The NECC is uniquely suited to be at the forefront of the Sea Services’ “engagement through sustainment” efforts. The NECC is essentially the Navy’s “miscellaneous drawer” of cross-cutting enablers, including maritime expeditionary security, explosive ordnance disposal, expeditionary intelligence, and expeditionary sustainment units. It already serves as a Sea Services integrator, with Marines and Coast Guard personnel fully embedded in its ranks enabling the NECC to clear, secure, build, and protect critical maritime sustainment nodes. Operationally, the NECC supports theater shaping plans in organizations such as the United States Indo-Pacific Command’s Civic Action Team, Palau, which reinforces relationships while improving sustainment infrastructure.

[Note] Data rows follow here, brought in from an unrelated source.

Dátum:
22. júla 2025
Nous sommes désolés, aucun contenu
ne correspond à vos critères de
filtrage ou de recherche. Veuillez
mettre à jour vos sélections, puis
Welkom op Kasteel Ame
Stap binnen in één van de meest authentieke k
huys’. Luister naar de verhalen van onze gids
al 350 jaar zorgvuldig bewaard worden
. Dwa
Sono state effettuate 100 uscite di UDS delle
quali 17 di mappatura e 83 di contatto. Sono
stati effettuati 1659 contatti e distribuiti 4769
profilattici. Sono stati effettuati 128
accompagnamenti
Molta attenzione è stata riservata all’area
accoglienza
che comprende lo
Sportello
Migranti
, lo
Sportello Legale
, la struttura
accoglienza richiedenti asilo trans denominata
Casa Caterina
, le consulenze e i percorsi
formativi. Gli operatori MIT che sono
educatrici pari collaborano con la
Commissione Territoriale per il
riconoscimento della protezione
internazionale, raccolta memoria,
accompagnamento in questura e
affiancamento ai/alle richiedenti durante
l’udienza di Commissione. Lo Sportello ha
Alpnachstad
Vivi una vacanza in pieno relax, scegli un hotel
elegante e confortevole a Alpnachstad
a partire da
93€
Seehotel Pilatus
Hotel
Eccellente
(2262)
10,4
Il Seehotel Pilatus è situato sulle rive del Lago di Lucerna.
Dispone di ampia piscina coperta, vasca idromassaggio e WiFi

The NECC also supports the Navy Reserves through the Expeditionary Combat Readiness Command (ECRC). The Reserves oversee the Innovative Readiness Training (IRT) program, which provides the skilled personnel for projects such as the Marpo Heights Road improvement on Tinian. With additional funding and reserve authorities, the NECC would have additional capability and capacity for enduring partnered sustainment activities at crucial JLEnt nodes. The NECC can be a launchpad for “engagement through sustainment” activities by reinvigorating the Navy Reserve’s MPP.
Naval sustainment organizations are well equipped to maintain enduring relationships with local personnel and provide continuity to long-term projects. Sustainment professionals and contractors provide a lower profile presence than combat arms organizations and are generally easier to deploy and redeploy. These contractors must be aware of the challenges associated with the gray zone since they will regularly be in contact with potential adversarial counterparts who seek access and influence in the same locations.
As the Sea Services navigate the global commons with their partners, relationships fostered on the seas must be reinforced ashore. They must exercise their expeditionary maritime sustainment capabilities more frequently and on a broader scale. These efforts require coordinated consistency to those partner nations in which friendly boots on the ground best demonstrate trust. Such presence reflects integrated all-domain U.S. naval power consistent with the “Global Force for Good” motto.